Low price (under R30 – per litre, not bottle): 191 million litres
Basic (R30–48): 127 million litres
Premium (R48-72): 27 million litres
Super premium (R72-R108): 22 million litres
Ultra premium (over R108): 19 million litres

That is, 318 million litres gets sold for under R48 per litre. Just 68 million litres, less than 20% of the total, goes for more than that. Not much more than 10% of wine sold in South Africa costs more than Winemag’s lower limit in its “Best value tastings”, which reward “great everyday drinking – wines which offer refreshment and flavour under ordinary circumstances, are widely available and don’t cost too much”. Depends what you mean by “ordinary” circumstances, in fact. Or “too much”.

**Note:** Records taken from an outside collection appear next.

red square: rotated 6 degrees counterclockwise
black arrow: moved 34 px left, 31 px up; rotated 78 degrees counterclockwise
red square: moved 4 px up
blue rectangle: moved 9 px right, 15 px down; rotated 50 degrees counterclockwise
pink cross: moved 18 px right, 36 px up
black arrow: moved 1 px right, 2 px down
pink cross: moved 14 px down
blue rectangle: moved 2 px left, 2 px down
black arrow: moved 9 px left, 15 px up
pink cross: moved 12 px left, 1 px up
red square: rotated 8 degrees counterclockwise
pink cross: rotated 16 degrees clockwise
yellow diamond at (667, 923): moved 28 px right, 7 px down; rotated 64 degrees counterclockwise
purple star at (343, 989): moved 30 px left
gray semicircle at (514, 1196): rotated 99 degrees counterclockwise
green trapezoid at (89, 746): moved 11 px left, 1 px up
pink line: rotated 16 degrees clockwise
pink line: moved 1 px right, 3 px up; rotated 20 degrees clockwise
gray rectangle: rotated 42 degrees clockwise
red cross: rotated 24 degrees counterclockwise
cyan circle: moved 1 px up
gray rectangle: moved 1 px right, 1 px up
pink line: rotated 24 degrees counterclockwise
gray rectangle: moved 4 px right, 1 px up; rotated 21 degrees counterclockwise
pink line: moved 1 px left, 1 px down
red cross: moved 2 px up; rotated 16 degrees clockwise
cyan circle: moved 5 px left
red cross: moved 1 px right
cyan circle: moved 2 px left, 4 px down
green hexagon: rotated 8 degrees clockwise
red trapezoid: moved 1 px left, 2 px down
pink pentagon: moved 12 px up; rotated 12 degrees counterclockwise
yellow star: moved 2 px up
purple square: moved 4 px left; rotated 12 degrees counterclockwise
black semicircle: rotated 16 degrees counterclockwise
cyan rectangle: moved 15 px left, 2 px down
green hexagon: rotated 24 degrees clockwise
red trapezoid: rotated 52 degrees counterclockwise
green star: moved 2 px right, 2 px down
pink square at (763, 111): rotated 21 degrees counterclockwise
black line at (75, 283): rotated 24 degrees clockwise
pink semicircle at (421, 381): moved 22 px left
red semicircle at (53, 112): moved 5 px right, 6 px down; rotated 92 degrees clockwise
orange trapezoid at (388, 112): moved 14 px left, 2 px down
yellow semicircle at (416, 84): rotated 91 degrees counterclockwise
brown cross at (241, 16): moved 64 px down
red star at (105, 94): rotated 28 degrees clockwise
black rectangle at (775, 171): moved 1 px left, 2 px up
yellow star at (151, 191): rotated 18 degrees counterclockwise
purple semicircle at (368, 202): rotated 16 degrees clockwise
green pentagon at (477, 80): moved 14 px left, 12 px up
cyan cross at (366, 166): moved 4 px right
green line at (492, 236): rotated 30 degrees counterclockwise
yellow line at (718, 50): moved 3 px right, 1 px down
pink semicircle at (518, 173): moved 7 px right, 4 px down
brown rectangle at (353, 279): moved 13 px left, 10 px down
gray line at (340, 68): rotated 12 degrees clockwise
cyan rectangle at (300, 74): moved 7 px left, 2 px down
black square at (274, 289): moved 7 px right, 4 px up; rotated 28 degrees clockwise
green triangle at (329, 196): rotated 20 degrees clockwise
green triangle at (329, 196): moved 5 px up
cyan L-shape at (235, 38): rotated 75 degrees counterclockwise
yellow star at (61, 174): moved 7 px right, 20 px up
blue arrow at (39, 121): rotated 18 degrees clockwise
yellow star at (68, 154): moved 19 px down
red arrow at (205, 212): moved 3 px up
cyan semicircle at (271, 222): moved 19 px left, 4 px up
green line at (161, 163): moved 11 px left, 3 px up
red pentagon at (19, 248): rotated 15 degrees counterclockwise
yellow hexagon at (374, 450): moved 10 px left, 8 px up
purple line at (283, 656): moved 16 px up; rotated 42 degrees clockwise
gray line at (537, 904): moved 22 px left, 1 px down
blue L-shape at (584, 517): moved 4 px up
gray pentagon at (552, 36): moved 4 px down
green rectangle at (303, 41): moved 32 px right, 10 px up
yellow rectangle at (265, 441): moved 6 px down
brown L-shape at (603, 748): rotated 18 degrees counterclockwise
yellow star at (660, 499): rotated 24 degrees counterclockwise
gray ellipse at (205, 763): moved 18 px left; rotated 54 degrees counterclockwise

We’re a very tiny drinking elite here, and if we are to talk grandly about “the wine industry” we need to remind ourselves of that. If, for example, we want to argue that having a market in which Vilafonté etc can sell for a few thousand rands a bottle is going to affect prices in general.

If you’re wondering what kinds of wine are sold in the rainbow nation, the Sawis booklet gives some interesting figures. Only seven varieties, sold as varietal wines, sell sufficiently well to be worth mentioning. By far the biggest is sauvignon blanc: nearly 14 million litres. Next is merlot, something more than half of that. Chenin blanc and Cabernet Sauvignon follow, Pinotage and Shiraz rather further behind. Blends are more significant for red (13 million litres) than white (4.4 million litres).

“Dry red” and “dry white” sell about 55 million litres in total. But the really big market is for sweeter wines (4th Street, Four Cousins and the like): 89 million litres of white Natural sweet and Semi-sweet combined; 34 million litres of red; over 55 million litres of rosé/blanc de noir. I’ll add up some figures for you. If we generously assume that the varietal wines and blends are dry (although some will be off-dry), we get a total for red, white and rosé of 135 million litres dry, 178 million litres natural sweet/semi-sweet. And that doesn’t include 35 million litres of fortified wine, which we can assume is sweet, and a remarkable 65 million litres of perlé wine – and God knows what that’s like, generally more or less sweet, I’d say. (And less than 10 million litres of MCC and sparkling.)

It’s all quite, er, sobering.

We’re a nation that’s pretty overwhelmingly drinking cheap, sweet wine. (The health warnings should be less about alcohol and sulphites and more about sugar: “This wine will rot your teeth and make you fat”.) So South Africa’s wine industry is, correspondingly, overwhelmingly producing cheap, sweet wine for it. The figures I’ve quoted above are for the local market, which consumes about half of production; a much larger proportion of exports would be dry. Nonetheless, those who spout forth about “South African wine” as a whole, or even the majority of it, being underpriced must take into account all those wines before I’ll easily accept their arguments. Forget about Vilafonté and Paul Sauer and Columella. When you say you want the top wines to “drag up” that vast bottom end, even forgetting how you think that’s going to happen, how much do you think a five-litre box of 4th Street Sweet White deserves to be selling for, guys? Because that and its like account for the majority of South African wine-drinking.

  • Tim James is one of South Africa’s leading wine commentators, contributing to various local and international wine publications. He is a taster (and associate editor) for Platter’s. His book Wines of South Africa – Tradition and Revolution appeared in 2013.